Reputation: 619
When I write the mapreduce program, I often write the code like
job1.setMapOutputKeyClass(Text.class);
But why should we specify the MapOutputKeyClass explicitly? We have already spicify it in the mapper class such as
public static class MyMapper extends
Mapper<LongWritable, Text, Text, Text>
In the book Hadoop:The definitive Guide, there is a table shows that the method setMapOutputKeyClass is optional(Properties for configuring types), but as I test, I found it is necessary, or the Console of eclipse will show
Type mismatch in key from map: expected org.apache.hadoop.io.LongWritable, received org.apache.hadoop.io.Text
Can someone tell me the reason of it?
In the book, it says
"The settings that have to be compatible with the MapReduce types are listed in the lower part of Table 8-1". Does it mean we have to set the lower part property type, but do not have to set the higher part ones?
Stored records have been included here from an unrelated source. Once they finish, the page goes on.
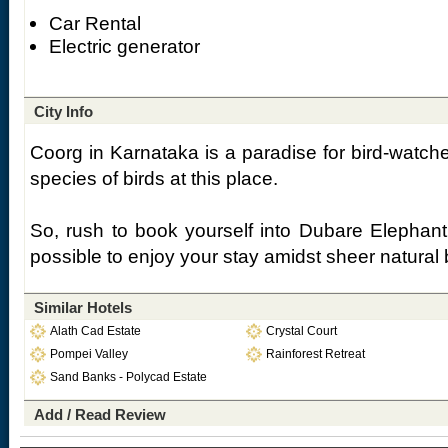
Car Rental
Electric generator
City Info
Coorg in Karnataka is a paradise for bird-watcher
species of birds at this place.
So, rush to book yourself into Dubare Elepha
possible to enjoy your stay amidst sheer natural 
Similar Hotels
Alath Cad Estate
Crystal Court
Pompei Valley
Rainforest Retreat
Sand Banks - Polycad Estate
Add / Read Review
the content of the table looks like this:
Properties for configuring types:
mapreduce.job.inputformat.class
mapreduce.map.output.key.class
mapreduce.map.output.value.class
mapreduce.job.output.key.class
mapreduce.job.output.value.class
Properties that must be consistent with the types:
mapreduce.job.map.class
mapreduce.job.combine.class
mapreduce.job.partitioner.class
mapreduce.job.output.key.comparator.class
mapreduce.job.output.group.comparator.class
mapreduce.job.reduce.class
mapreduce.job.outputformat.class
Upvotes: 3
Views: 3059
Reputation: 4067
setMapOutputKeyClass()
as well as setMapOutputValueClass()
are optional as long as they match your job's output types specified by setOutputKeyClass()
and setOutputValueClass()
respectively. In other words, if your mapper output does not match your reducer output you have to use one or both of these methods.
As for your question regarding generic arguments, due to Java type erasure (Java generics type erasure: when and what happens?), Hadoop does not know them at runtime, even though they are known to the compiler.
Upvotes: 8